Archive for ‘tips and advice’
Fighting Fair Tip: Never say “Never” or “Always.” It may seem like your spouse always leaves the gas tank on empty, but there’s always an exception that blows your argument. Be more accurate by saying “often” or “sometimes.” It stings less and creates less defensiveness.
(Our Lady of Guadalupe) What’s the first image of Mary, the mother of Jesus, that comes to your mind? Is she of the same race and age as you are? Latinos celebrate the feast of Our Lady of Guadalupe today. Have you ever pictured Mary as a different race than your own?
It may seem unrealistic to “rejoice always” as St. Paul encourages us to do, but surely you can find one thing to be grateful for today or to rejoice over. Think hard.
Christmas shopping started? Done? Consider committing to at least one gift of service. It can be done as a couple or family during the 12 days of Christmas. (Examples: repair a broken toy, or clean a child’s room, visit a lonely person, clean up a park)
Some couples readily and happily conceive when they are ready to have children. Others wait, sadly, as months turn into years without a beloved child. Natural Family Planning can help infertile couples know the optimum time to conceive. Check it out.
“John (the Baptist) appeared in the desert proclaiming a baptism of repentance for the forgiveness of sins.” (Mk 1:3) In any marriage hurts are inevitable. It may not be major, like a sin, but often small, like a pinch. Is there anything to forgive today?
What’s your spouse’s primary love language? Words of Affirmation, Quality Time, Receiving Gifts, Acts of Service, or Physical Touch. (Gary Chapman, The Five Love Languages) Is yours the same or different?
(St. Nicholas) St. Nick was a secretive giver. Is there anything nice you can hide for your spouse to find later in the day? A treat? A note? A chore finished? Be creative.
Tomorrow is St. Nick’s Day which means that many parents will put a treat in their child’s shoe tonight. Even if you don’t have a child living with you, consider treating a child whose parents may not. Planning together for ways to help others can draw you closer as a couple.
Surprise your honey with an early Christmas gift. It doesn’t have to be expensive—fix his favorite dish or give her a back massage.

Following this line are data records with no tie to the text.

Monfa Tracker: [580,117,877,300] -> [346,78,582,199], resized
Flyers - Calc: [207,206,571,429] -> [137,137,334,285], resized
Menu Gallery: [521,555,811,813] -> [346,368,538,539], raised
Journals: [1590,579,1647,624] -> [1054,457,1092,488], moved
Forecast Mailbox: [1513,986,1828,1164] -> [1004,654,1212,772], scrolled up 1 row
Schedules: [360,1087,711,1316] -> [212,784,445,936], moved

“Children benefit from our ‘presence’ more than our ‘presents’”(Raising Kids Who Will Make a Difference). During this Advent ponder the tone that time with your spouse, children, and extended family will take during the upcoming Christmas season.
If your parish or employer has a Giving Tree, take your children with you when you buy the gift. Or at least, let them help you wrap it. Your example of helping others will speak more loudly than any words.

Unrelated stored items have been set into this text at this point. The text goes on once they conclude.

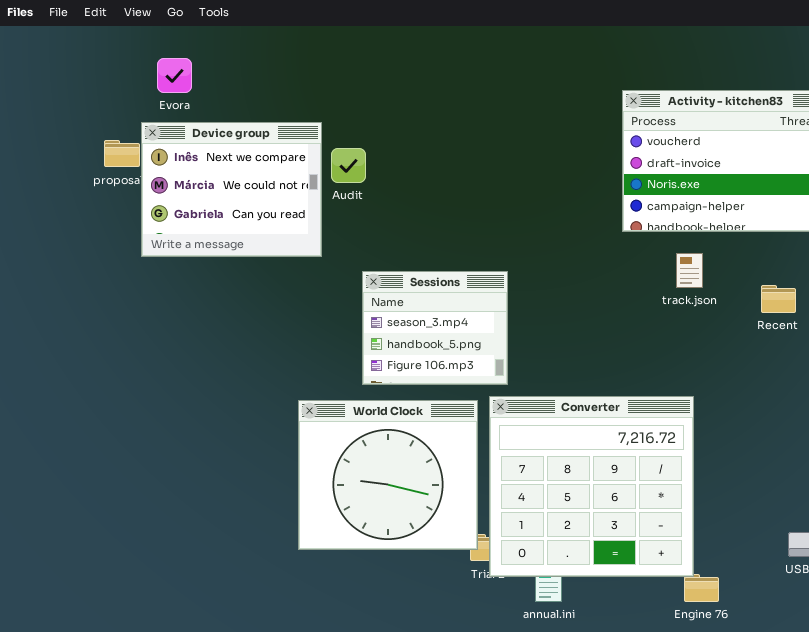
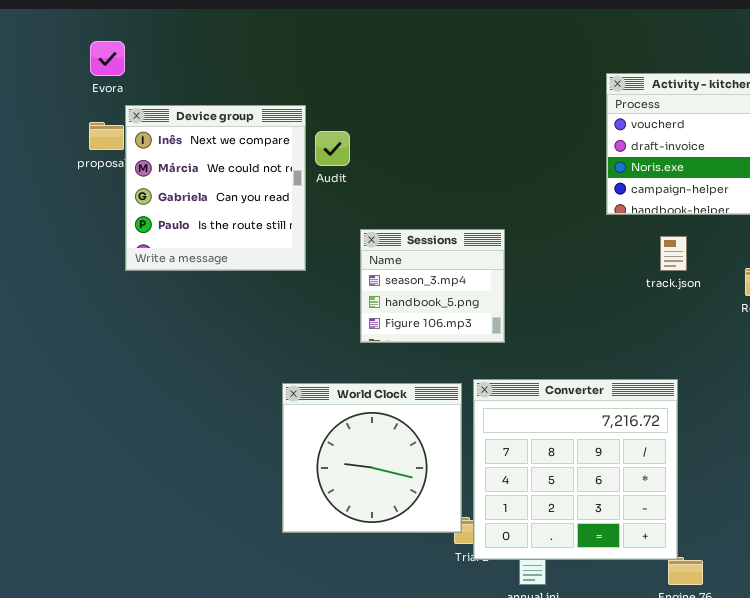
Evora: [157,58,192,93] -> [90,41,125,76], moved
Device group: [141,122,322,257] -> [125,105,306,271], resized
Sessions: [362,271,508,385] -> [360,229,505,343], moved

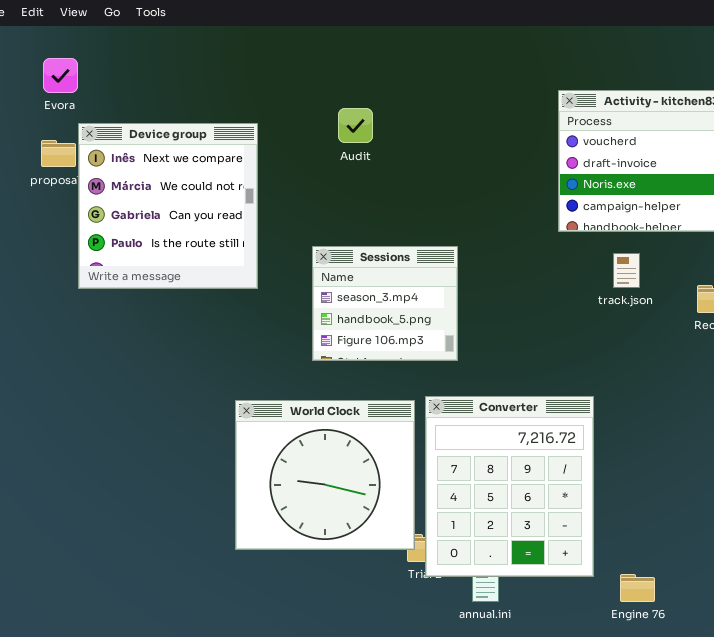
Audit: [315,131,350,166] -> [338,108,373,143], moved
Converter: [473,379,678,560] -> [425,396,594,577], resized

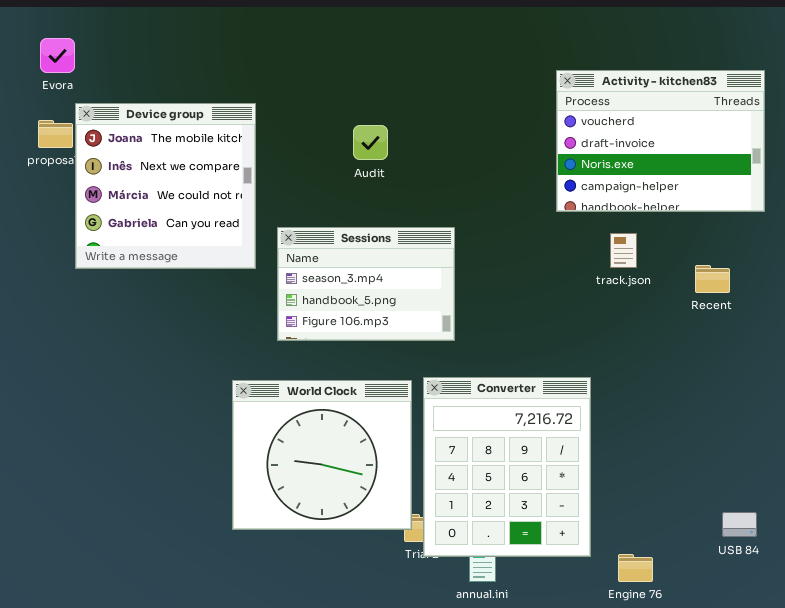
Audit: [338,108,373,143] -> [353,125,388,160], moved
Device group: [78,123,258,289] -> [75,103,256,269], scrolled up 1 row
Sessions: [312,246,458,361] -> [277,227,455,341], resized

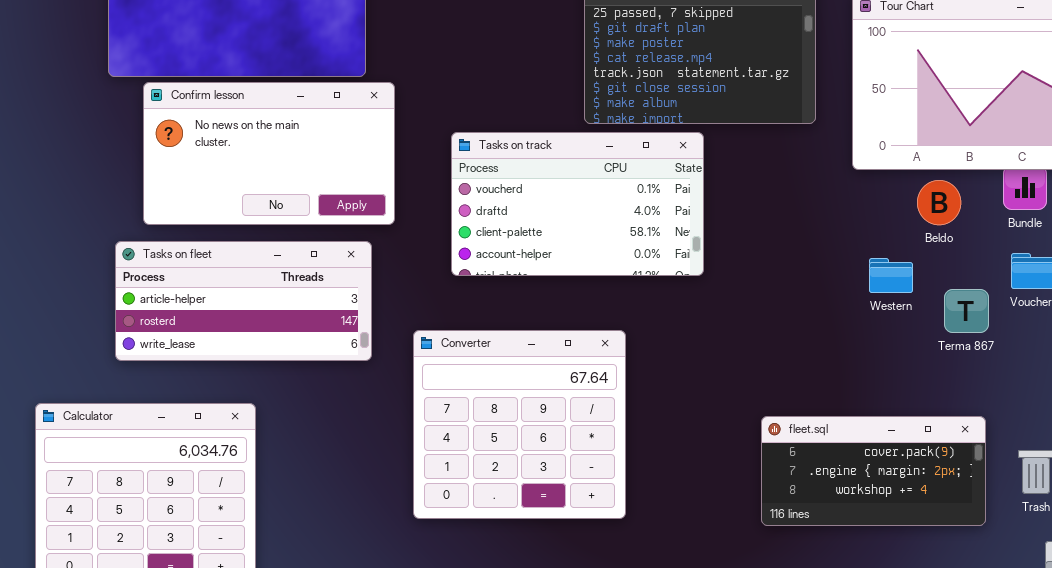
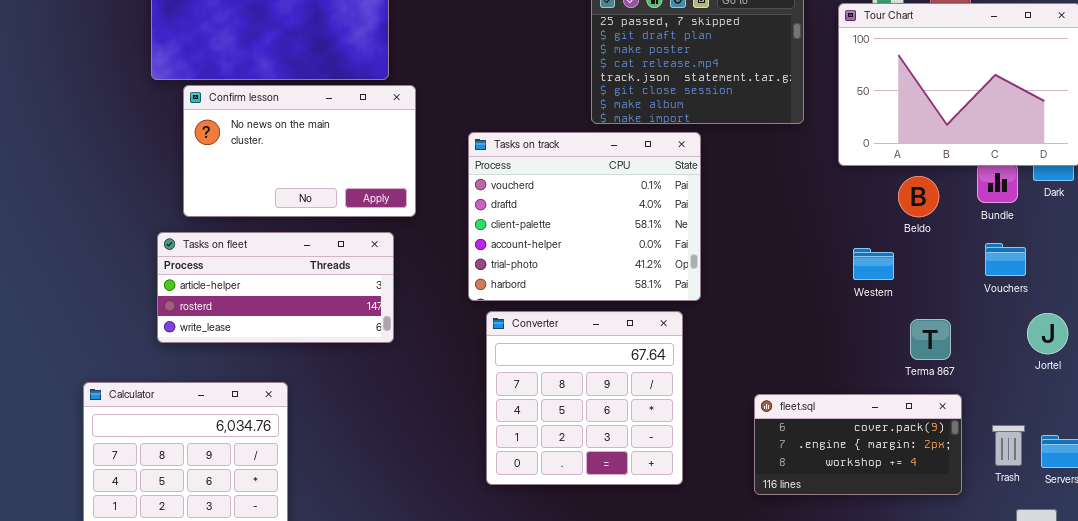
Tasks on track: [451,132,704,276] -> [468,132,701,301], resized
Terma 867: [944,289,989,333] -> [910,319,951,360], moved
Converter: [413,330,626,519] -> [486,311,683,485], moved

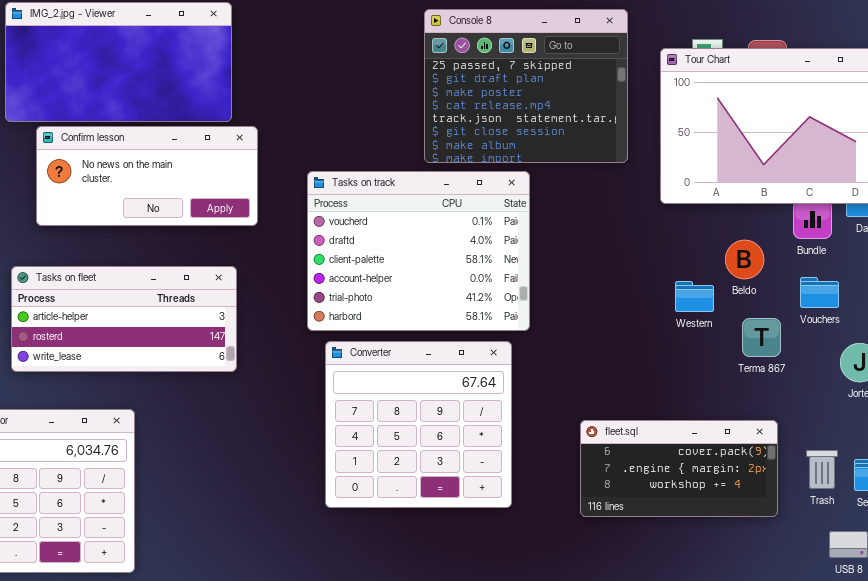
Confirm lesson: [183,85,416,217] -> [36,126,258,226], resized
Beldo: [898,176,939,217] -> [725,240,764,279], moved
Terma 867: [910,319,951,360] -> [742,318,781,357], moved

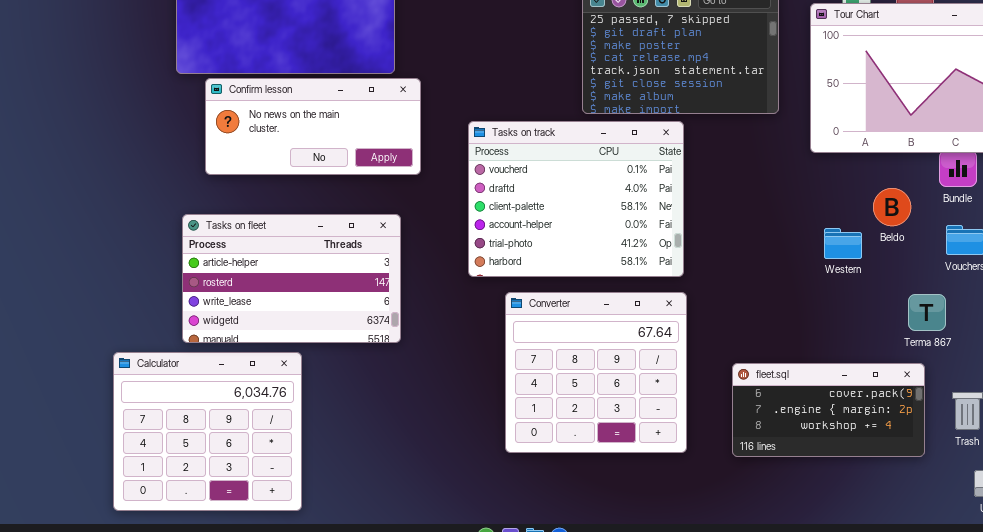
Tasks on fleet: [11,266,237,372] -> [182,214,401,343], resized
Terma 867: [742,318,781,357] -> [908,294,946,331], moved
Converter: [325,341,512,508] -> [505,292,687,453], moved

(First Sunday of Advent) One way to prepare spiritually for Jesus’ coming is to try to correct a bad habit. Have you been overly critical of your spouse? Judgmental? Too preoccupied to really listen? Pick one fault and work on it.
What is a unique endearing quality of your beloved? Have you told your spouse? No harm in saying it again. Do it today.

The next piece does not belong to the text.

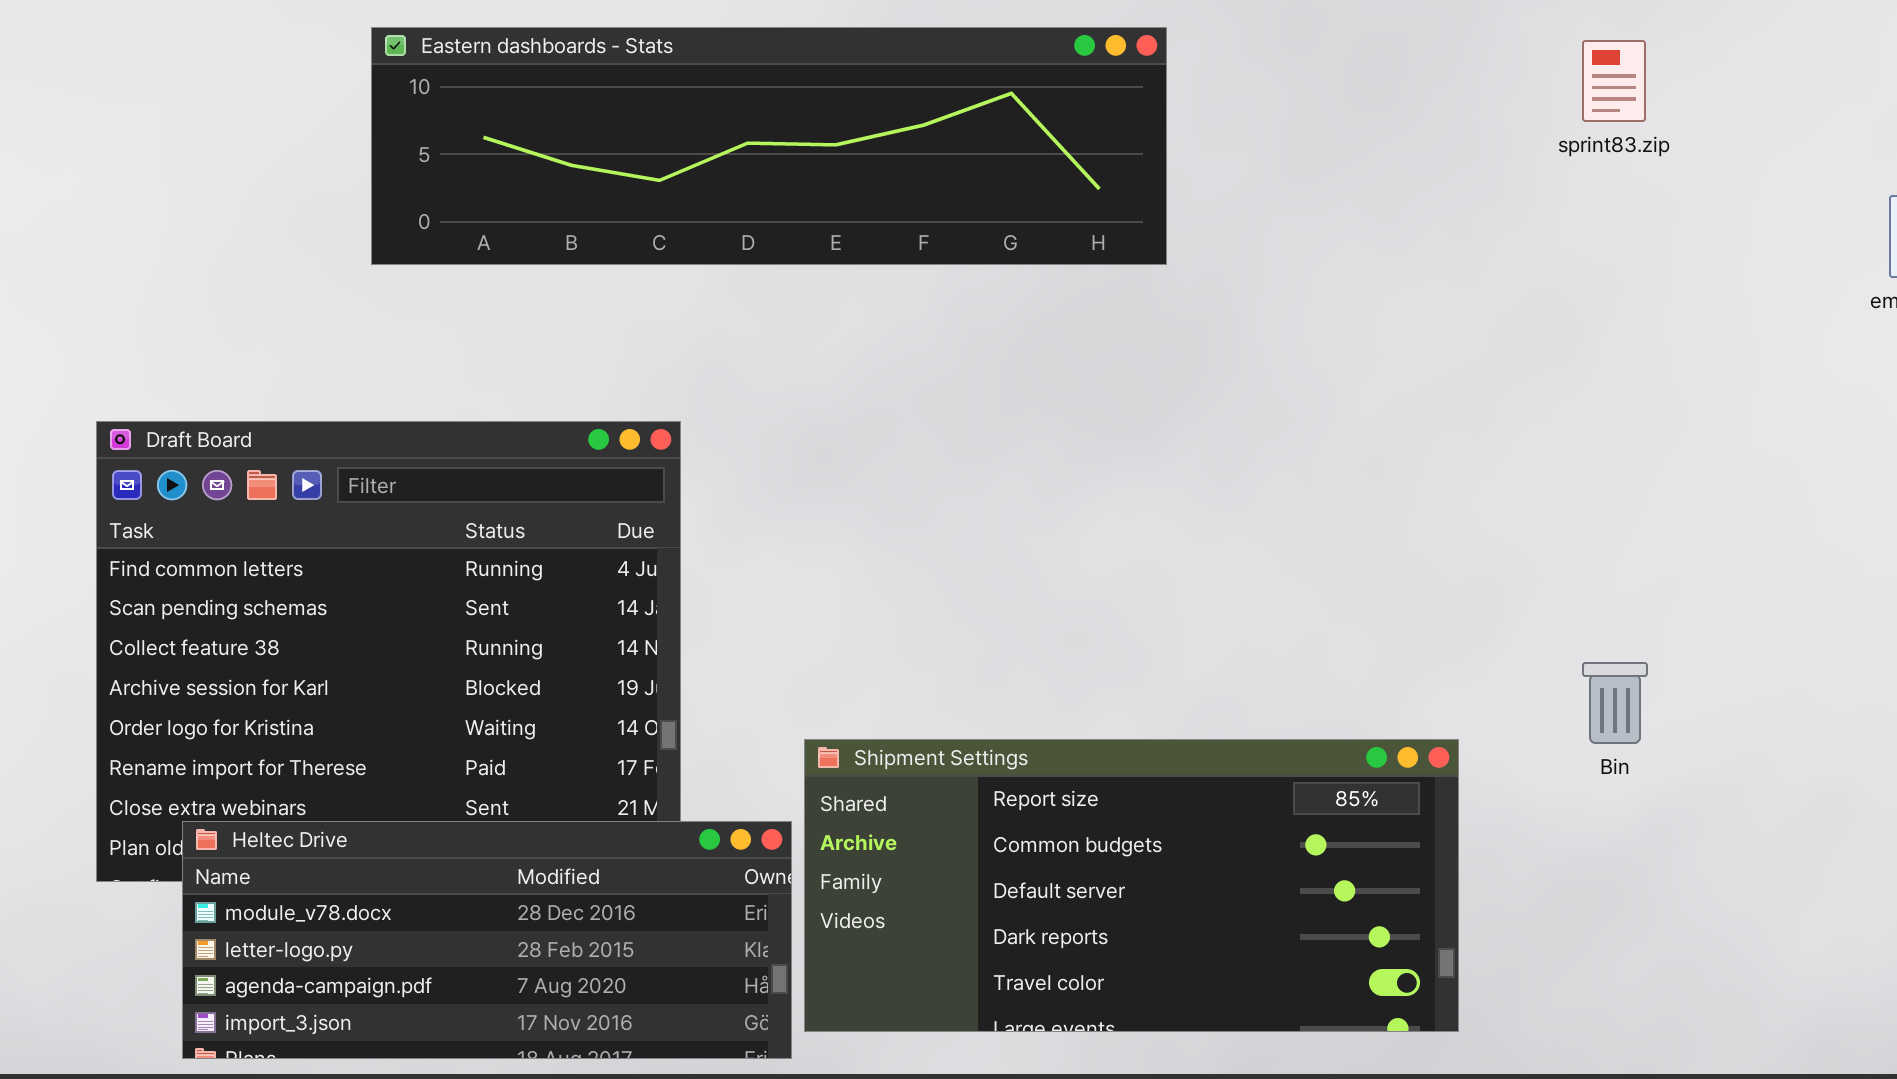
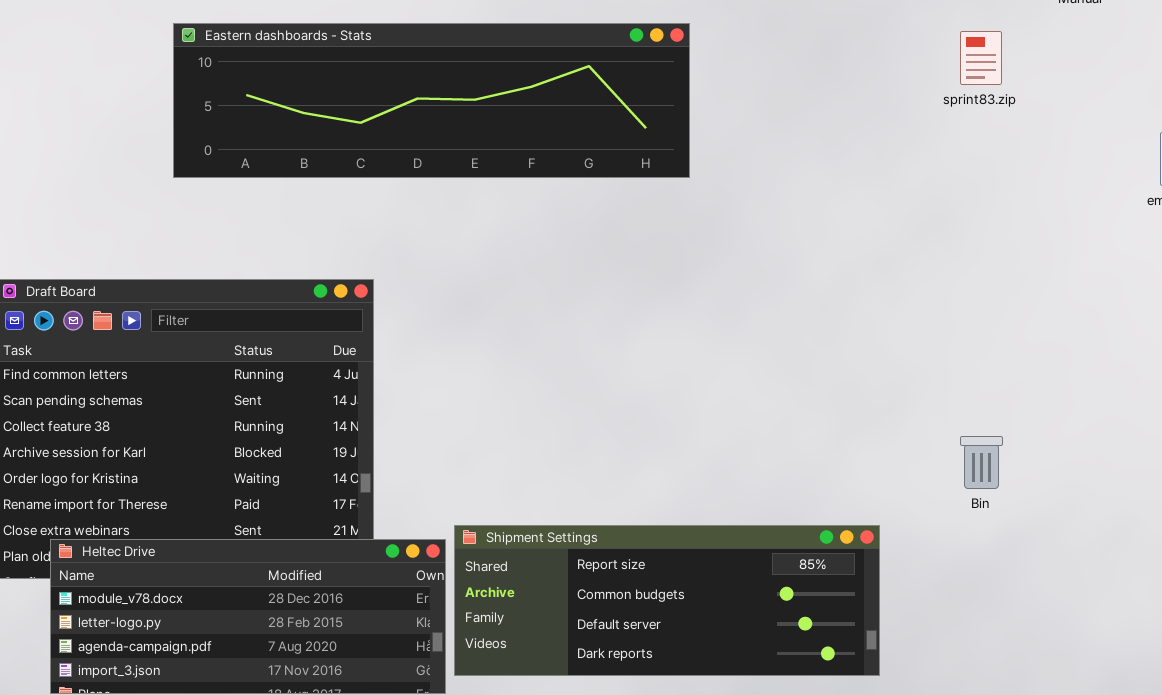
Shipment Settings: [804,739,1459,1032] -> [454,525,880,676], resized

(Thanksgiving) For most families Thanksgiving is a time to reconnect. It’s also a time when in-laws often mix. Happy marriages benefit from healthy extended families. Seek to know at least one extended family member better today. Don’t fight. Bite your tongue if you must.
What are you thankful for? Jot down your answers. Is your spouse on the list?
The holiday season is about to start. How will you and your spouse connect with each other during this busy time? Make a plan to share an activity at least once a week, even if it’s just coffee at the local cafe.
You may be starting to think about what to get your beloved for Christmas. Consider a “Gift of Words.” Put 10 (25, 52, whatever) reasons that you love your spouse on separate pieces of colored paper and put them in a jar or envelope. Voila! A priceless gift from the heart.
The Thanksgiving feast is over, the house full of stuff or people. It’s a great opportunity to tell others something you appreciate about them today.
What is your spouse’s attitude towards sickness? Do they want to be left alone or fussed over? Find out, and let your spouse know what you prefer.
Take a trip down memory lane. Remember your first date or the first time you said, “I love you” to your beloved. Recall the early days of your courtship and how you came to recognize that you wanted to spend your lives together. Who knew it first?
President Kennedy said: “Ask not what your country can do for you – ask what you can do for your country.” These words can be applied to marriage. “Ask not what your beloved can do for you, but what you can do for your beloved.” Answer the question today.
Some individuals are poor, some have disabilities, some are facing a personal crisis. Pick a person who is struggling and imagine yourself in their shoes today. It might be a family member or someone you’ve heard about on the news. Developing empathy makes you easier to love.
“For I was hungry and you gave me food, I was thirsty and you gave me drink, a stranger and you welcomed me, naked and you clothed me, ill and you cared for me, in prison and you visited me.” (Mt 25:35-36) Which of these works of mercy do you already do? As a couple?
“A man never stands as tall as when he stoops to help a child.” (Knights of Pythagoras) Stooping and bending are perhaps done even more by women. Is caring for your child(ren) shared by both of you in a fair way?